### WHAT TO WORK ON
Revise the entries below by replacing "locality" with "collection site" throughout and keeping everything else unchanged. Leave the pictures out of your output.

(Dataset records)
★ ★ ★ ★ ★
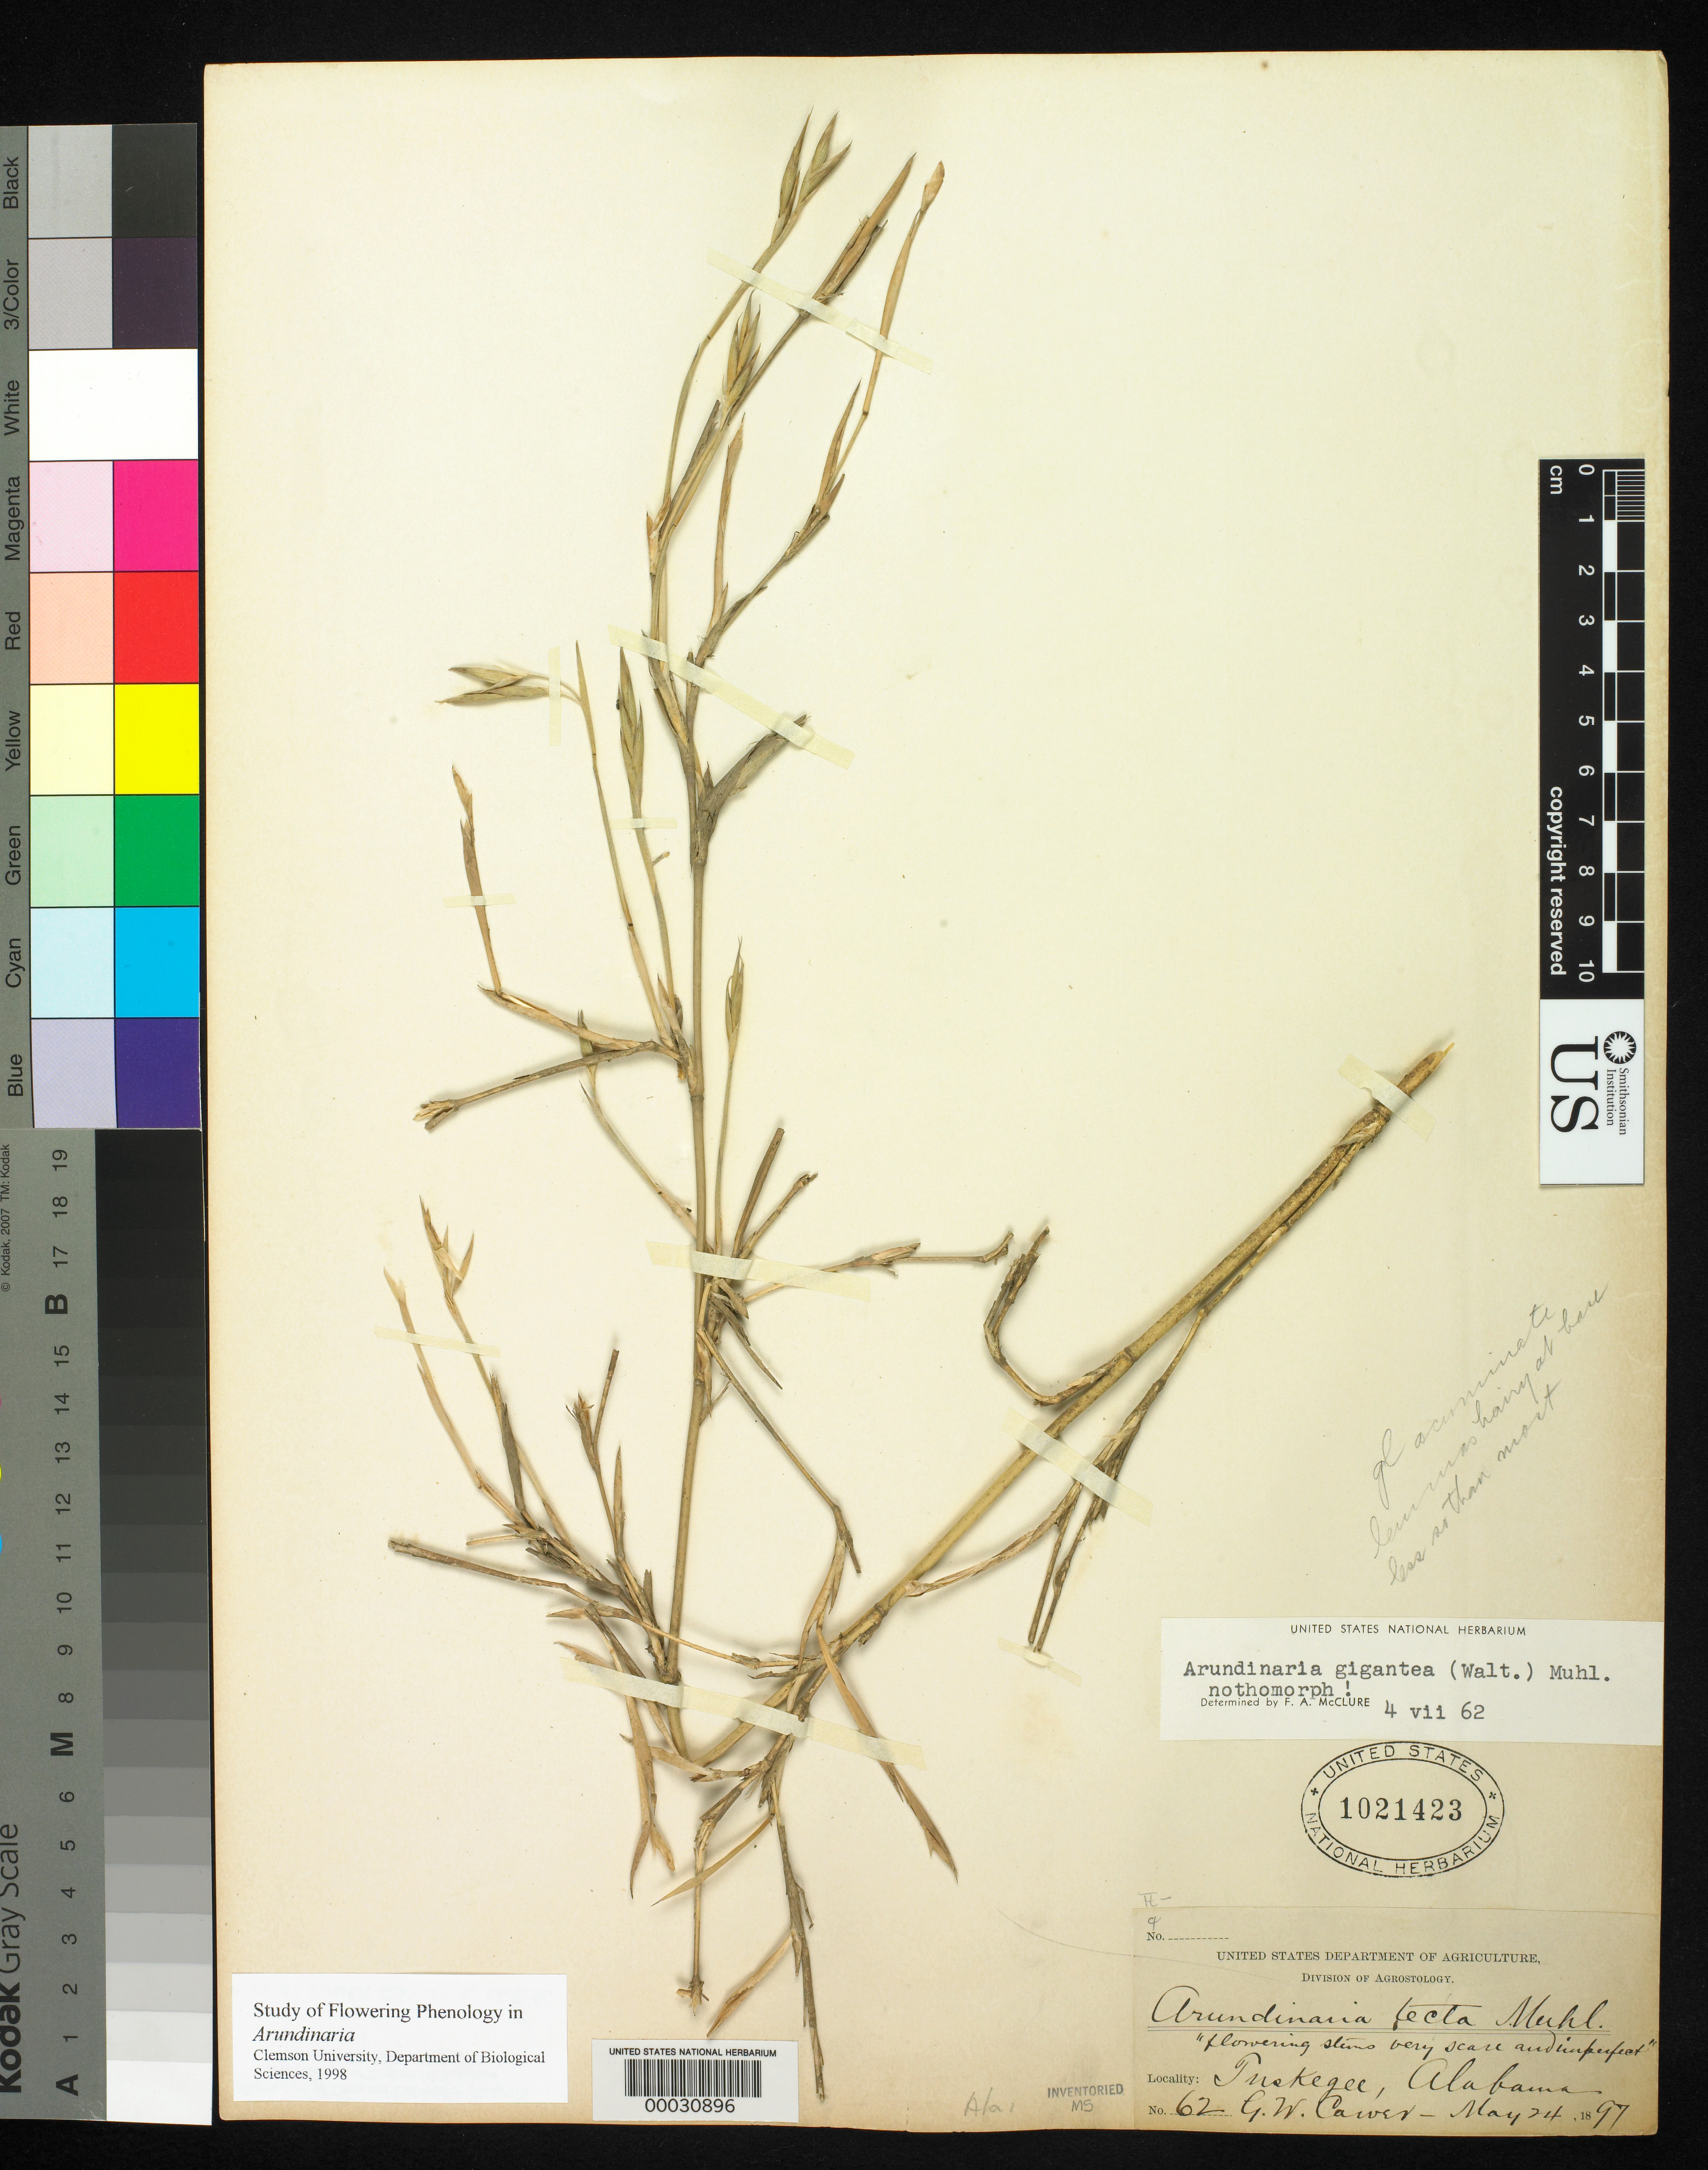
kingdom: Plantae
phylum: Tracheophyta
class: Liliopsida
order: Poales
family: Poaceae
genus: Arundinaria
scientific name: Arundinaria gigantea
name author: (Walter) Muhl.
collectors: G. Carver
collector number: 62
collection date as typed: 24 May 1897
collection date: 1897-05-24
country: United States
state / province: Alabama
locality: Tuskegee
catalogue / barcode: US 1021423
★ ★ ★ ★ ★
### TASK OUTPUT
kingdom: Plantae
phylum: Tracheophyta
class: Liliopsida
order: Poales
family: Poaceae
genus: Arundinaria
scientific name: Arundinaria gigantea
name author: (Walter) Muhl.
collectors: G. Carver
collector number: 62
collection date as typed: 24 May 1897
collection date: 1897-05-24
country: United States
state / province: Alabama
collection site: Tuskegee
catalogue / barcode: US 1021423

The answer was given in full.